### What you should do:
Could the lines from the top of the material to the line that contains "potted plant: none [724,414,830,551]" be retyped exactly, both included and pictures omitted?
Records shown Start Marker
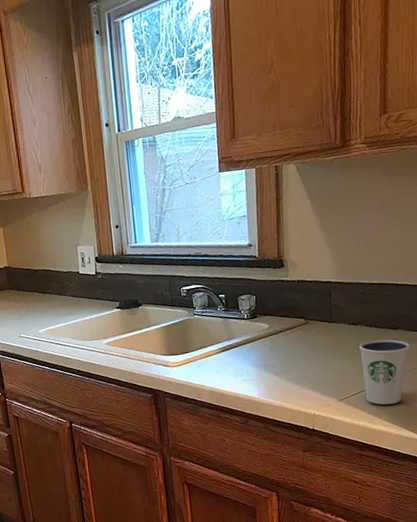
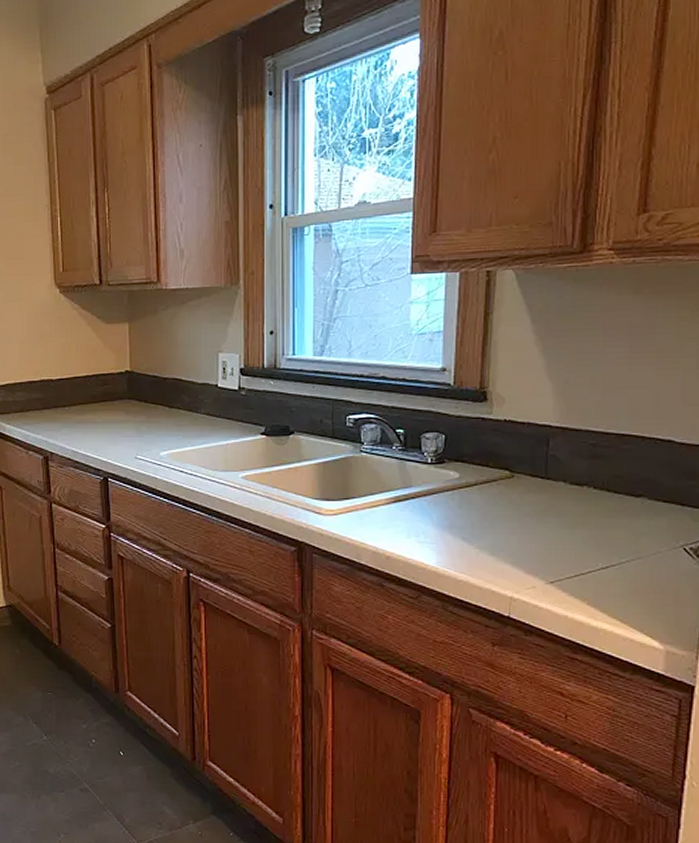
dixie cup: present [359,339,410,405] -> none [583,508,656,597]

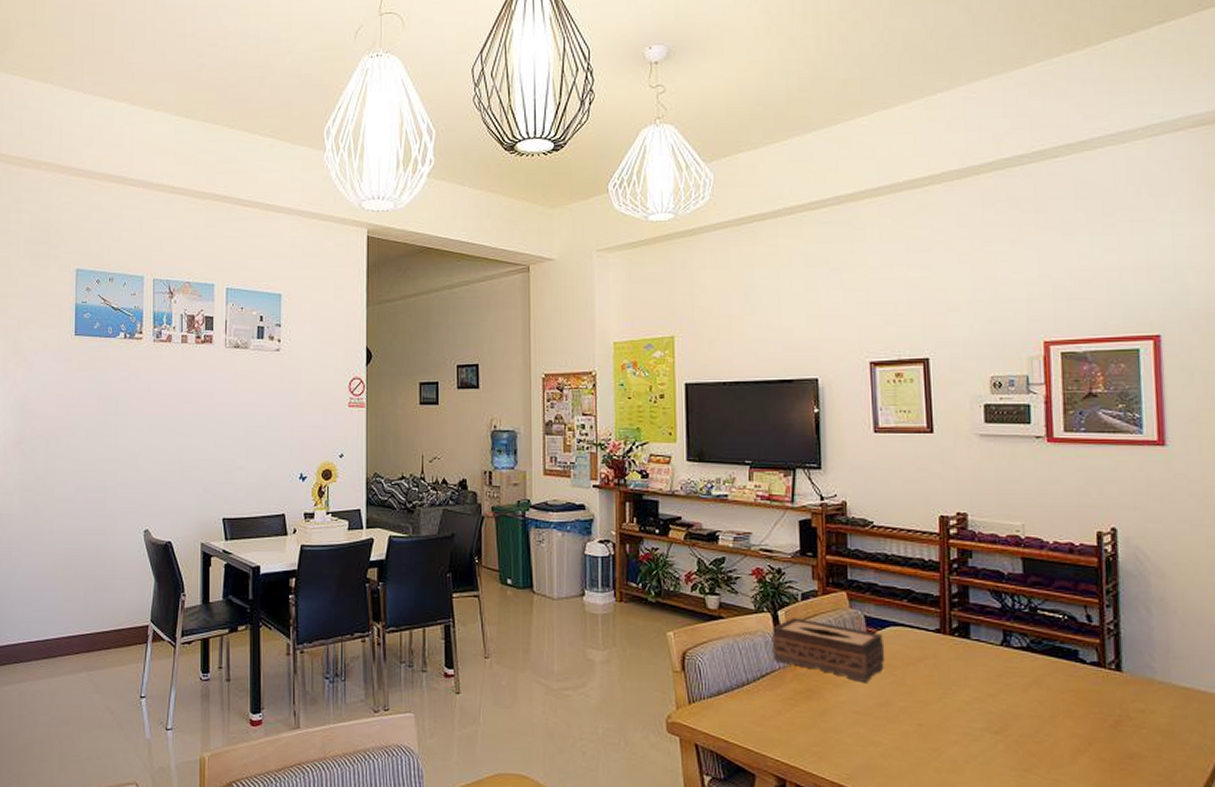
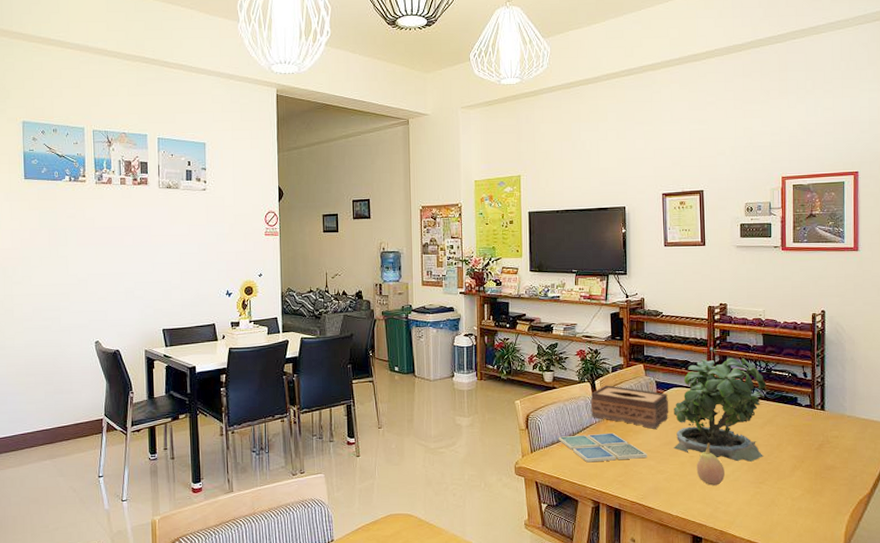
drink coaster: none [727,683,855,724] -> present [558,432,648,463]
potted plant: none [892,572,1030,738] -> present [673,347,766,462]
fruit: none [927,707,970,769] -> present [696,443,725,486]

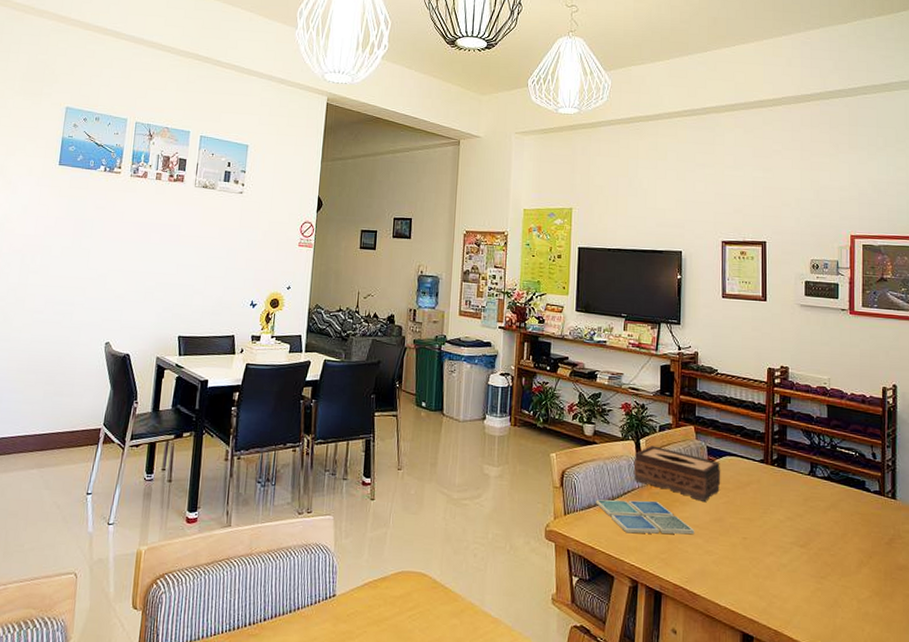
potted plant: present [673,347,766,462] -> none [724,414,830,551]
fruit: present [696,443,725,486] -> none [749,524,781,575]

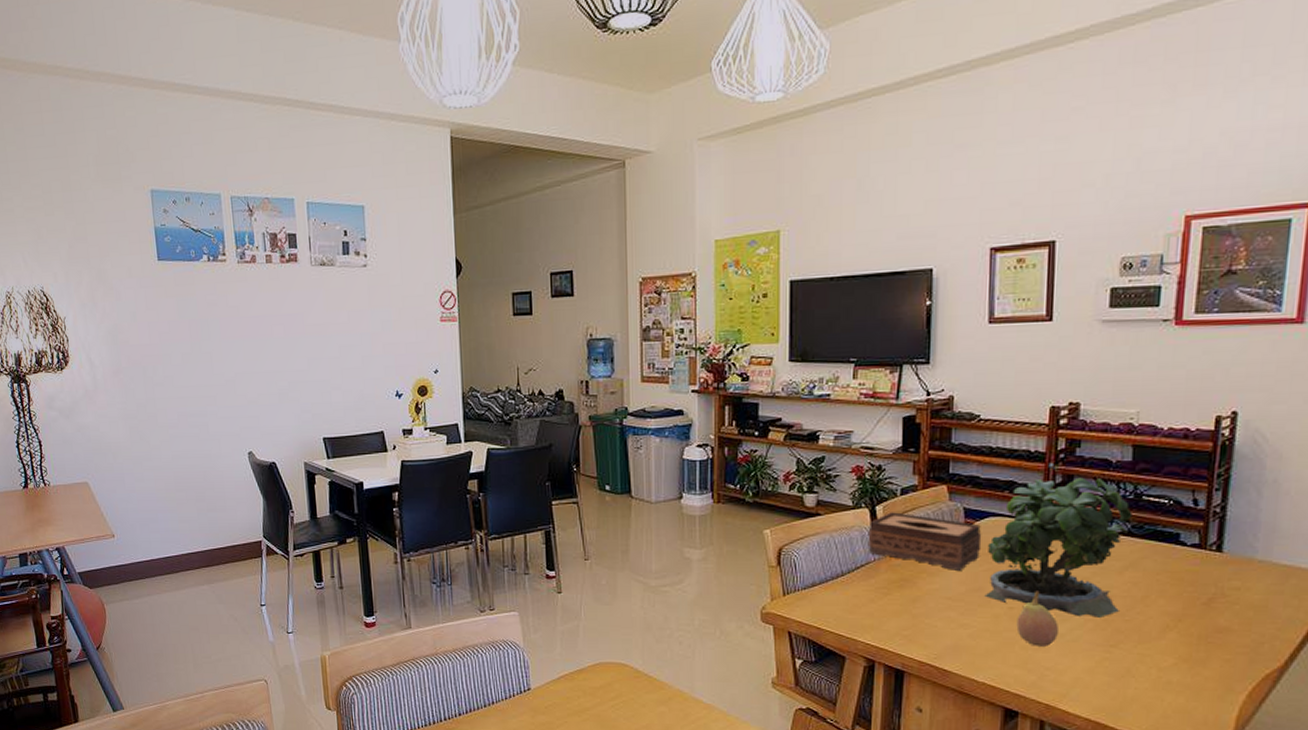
drink coaster: present [596,499,695,535] -> none [821,573,947,611]
potted plant: none [724,414,830,551] -> present [984,462,1133,618]
fruit: none [749,524,781,575] -> present [1016,591,1058,646]

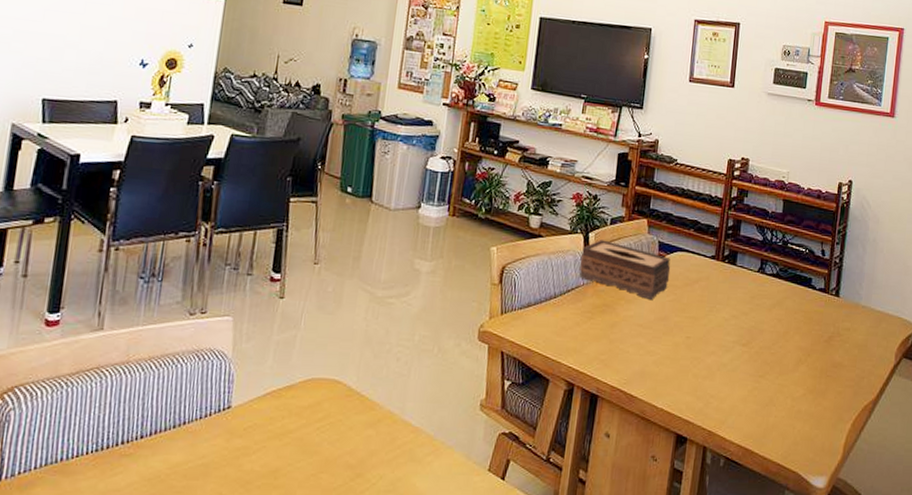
potted plant: present [984,462,1133,618] -> none [669,207,781,350]
fruit: present [1016,591,1058,646] -> none [691,322,723,375]

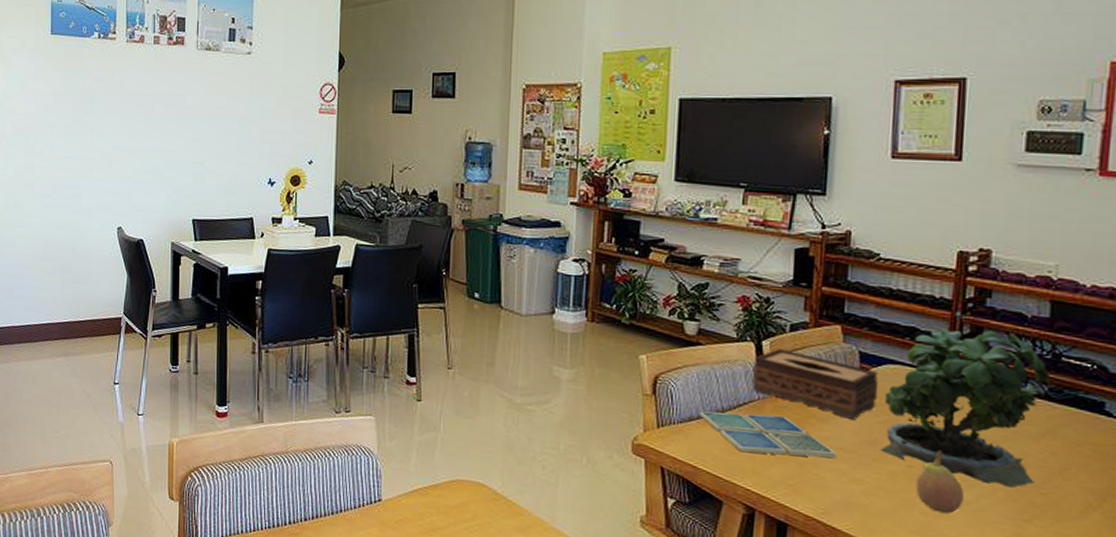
drink coaster: none [536,297,638,334] -> present [699,411,837,458]
potted plant: none [669,207,781,350] -> present [880,311,1050,488]
fruit: none [691,322,723,375] -> present [915,450,964,514]

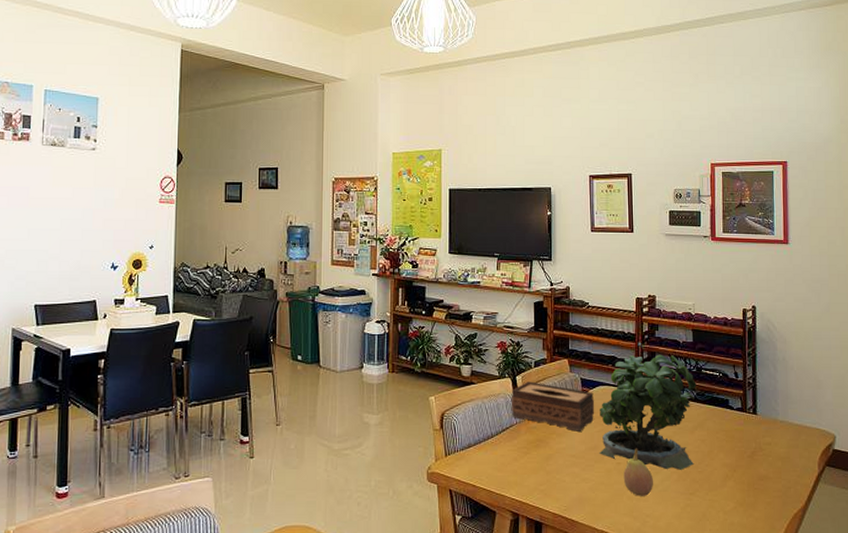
drink coaster: present [699,411,837,458] -> none [475,435,572,469]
Records shown End Marker
### Written response:
dixie cup: present [359,339,410,405] -> none [583,508,656,597]

drink coaster: none [727,683,855,724] -> present [558,432,648,463]
potted plant: none [892,572,1030,738] -> present [673,347,766,462]
fruit: none [927,707,970,769] -> present [696,443,725,486]

potted plant: present [673,347,766,462] -> none [724,414,830,551]
fruit: present [696,443,725,486] -> none [749,524,781,575]

drink coaster: present [596,499,695,535] -> none [821,573,947,611]
potted plant: none [724,414,830,551] -> present [984,462,1133,618]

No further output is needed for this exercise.